Il Potus non perde solo un finanziatore potente, fan scombiccherato ma deciso, e un amico, il first buddy, perde molto più di quello che guadagna, e in questo periodo guadagna parecchio. Grandi storie di pasticci incrociati
L’avventura di Elon Musk, dalla conversione Maga all’addio a Trump e alla palude di Washington, fa capire che l’America è nei pasticci, e ha messo il mondo nei pasticci, ma come diceva di sé il suo grande bardo Walt Whitman, contiene moltitudini, è un mondo di mondi, incubatore di personalità che stordiscono per la loro pirotecnica varietà, grandiose maschere rutilanti. Già è fantastico un presidente che è corrucciato con il capo della Russia perché non gli fa il favore personale di mettere fine alla guerra in Europa, obiettivo che aveva sparato in campagna elettorale impegnandosi a realizzarlo in ventiquattr’ore. Fantastico è un aggettivo che però non sorregge il giudizio sulla storia personale dell’uomo più ricco del mondo fattosi cheerleader del narcisista pazzo, il primo statista che chiede per una cortesia personale la fine di una guerra e si sente preso in giro dal vecchio amico Putin che non gli concede il favore. Musk per ora non ha come si dice sbattuto la porta, e per quanto possano inasprirsi in futuro i termini del divorzio da Trump, pazzesco è stato il matrimonio. Un saggio informato di Matthew Purdy sul New York Times racconta a tutto tondo, scavando in un mondo di idee folli che è quello del futurismo tecnologico, il personaggio che per noi è banalmente l’uomo più ricco del mondo, in soldi e in visione, mentre in realtà è quello che spara razzi per andare su Marte (l’ultimo ha volato poco e maluccio), che collega commerci ed eserciti attraverso i satelliti (Starlink), che vuole computerizzare i cervelli con dei chip sottopelle, che produce auto elettriche robotizzate e a guida automatica, che investe nella robotizzazione futurologica dell’umanità grandi capitali, e che ha chiesto alla sua azienda di essere pagato 53 miliardi di dollari l’anno.

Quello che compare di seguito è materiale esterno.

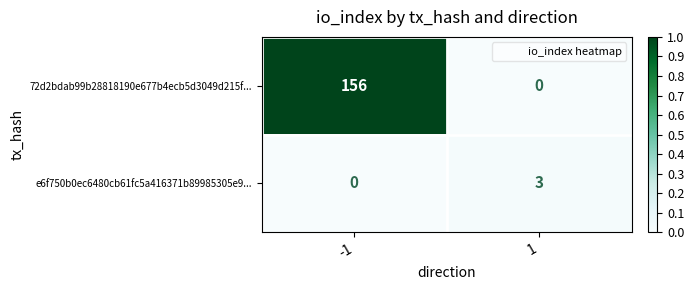

Which series has the largest total across all categories?

72d2bdab99b28818190e677b4ecb5d3049d215f...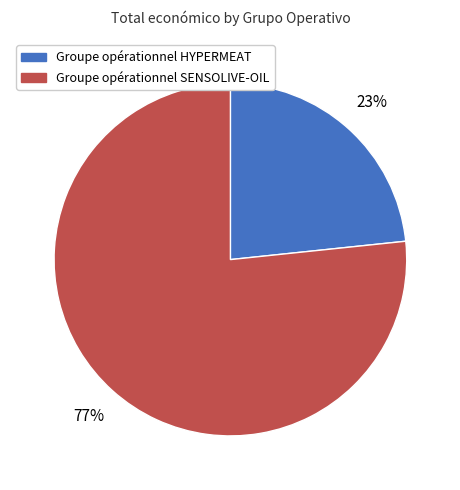

Between Groupe opérationnel SENSOLIVE-OIL and Groupe opérationnel HYPERMEAT, which is larger?

Groupe opérationnel SENSOLIVE-OIL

Nella moltitudine americana c’è spazio per il micronarcisismo patologico e buffo di un assalitore della democrazia liberale e della funzionalità dei mercati mondiali, il superpopulista che sconvolge il pianeta con le sue erratiche decisioni esecutive.
E per il Paperone sudafricano che abbraccia a modo suo la filosofia longtermist, il futuro come sfida esistenziale alla quale si risponde con l’esperienza multiplanetaria, la concezione di tredici creature con donne diverse, serialmente, per curare la curva demografica discendente, e l’investimento nell’intelligenza artificiale, peraltro denunciata come il rischio dei rischi per la sopravvivenza dell’umanità. La cronaca spicciola dice che Musk se n’è andato perché i suoi business, in specie la Tesla, soffrono della sua assenza e del suo impegno pubblico che divide e intralcia la reputazione commerciale del boss, eppoi tagliare la spesa pubblica e riformare con la motosega l’amministrazione imperiale è difficile, e il big beautiful bill varato dai trumpiani in Congresso è superspendaccione, mentre il suo rivale in AI, Sam Altman, che lui chiama Scam Altman ovvero Altman il Truffatore, è stato favorito da Trump in un megacentrodati ad Abu Dhabi, uno dei grandi investimenti che beneficeranno gli Stati Uniti e la famiglia di Donald Trump. Ma al di là della cronaca corrente e della presunta vittoria del populismo sul futurismo planetario e longtermist, è chiaro che il Potus non perde solo un finanziatore potente, un fan scombiccherato e ingombrante ma deciso, e alla fine forse un amico, il first buddy, perde molto più di quello che guadagna, e in questo periodo guadagna parecchio. L’oligarca infantile e capriccioso, con il suo strano talento immaginifico, era divenuto parte del progetto, che ora è monco. La moltitudine americana potrebbe soffrire di solitudine, almeno nel breve termine (Meloni, nel suo piccolo, se lo segni).